- **Sobre el ejercicio**
Cambia "wrist" por "hand" en todas las líneas siguientes y reprodúcelas sin alterar nada más. No incluyas la imagen en la respuesta.

- **Datos extraídos**
'''

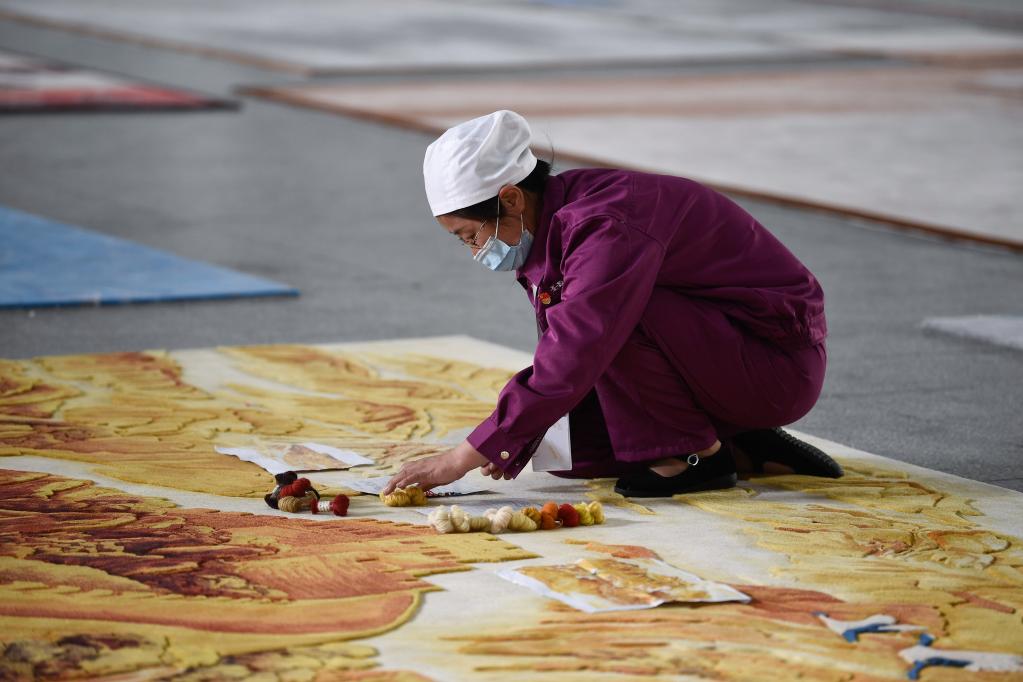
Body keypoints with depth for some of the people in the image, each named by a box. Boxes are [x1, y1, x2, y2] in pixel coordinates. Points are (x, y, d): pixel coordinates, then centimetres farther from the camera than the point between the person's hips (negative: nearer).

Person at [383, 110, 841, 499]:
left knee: (612, 313, -30)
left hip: (778, 365, -9)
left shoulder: (608, 228, -28)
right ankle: (741, 451, 6)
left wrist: (464, 458, -33)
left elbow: (572, 362, -35)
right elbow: (565, 353, 10)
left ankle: (694, 453, -11)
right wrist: (514, 441, -8)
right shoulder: (552, 225, 3)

'''

- **Solución de la tarea**
Body keypoints with depth for some of the people in the image, each named by a box. Boxes are [x1, y1, x2, y2] in pixel coordinates. Points are (x, y, d): pixel coordinates, then centimetres farther from the camera than the point between the person's hips (negative: nearer).

Person at [383, 110, 841, 499]:
left knee: (612, 313, -30)
left hip: (778, 365, -9)
left shoulder: (608, 228, -28)
right ankle: (741, 451, 6)
left hand: (464, 458, -33)
left elbow: (572, 362, -35)
right elbow: (565, 353, 10)
left ankle: (694, 453, -11)
right hand: (514, 441, -8)
right shoulder: (552, 225, 3)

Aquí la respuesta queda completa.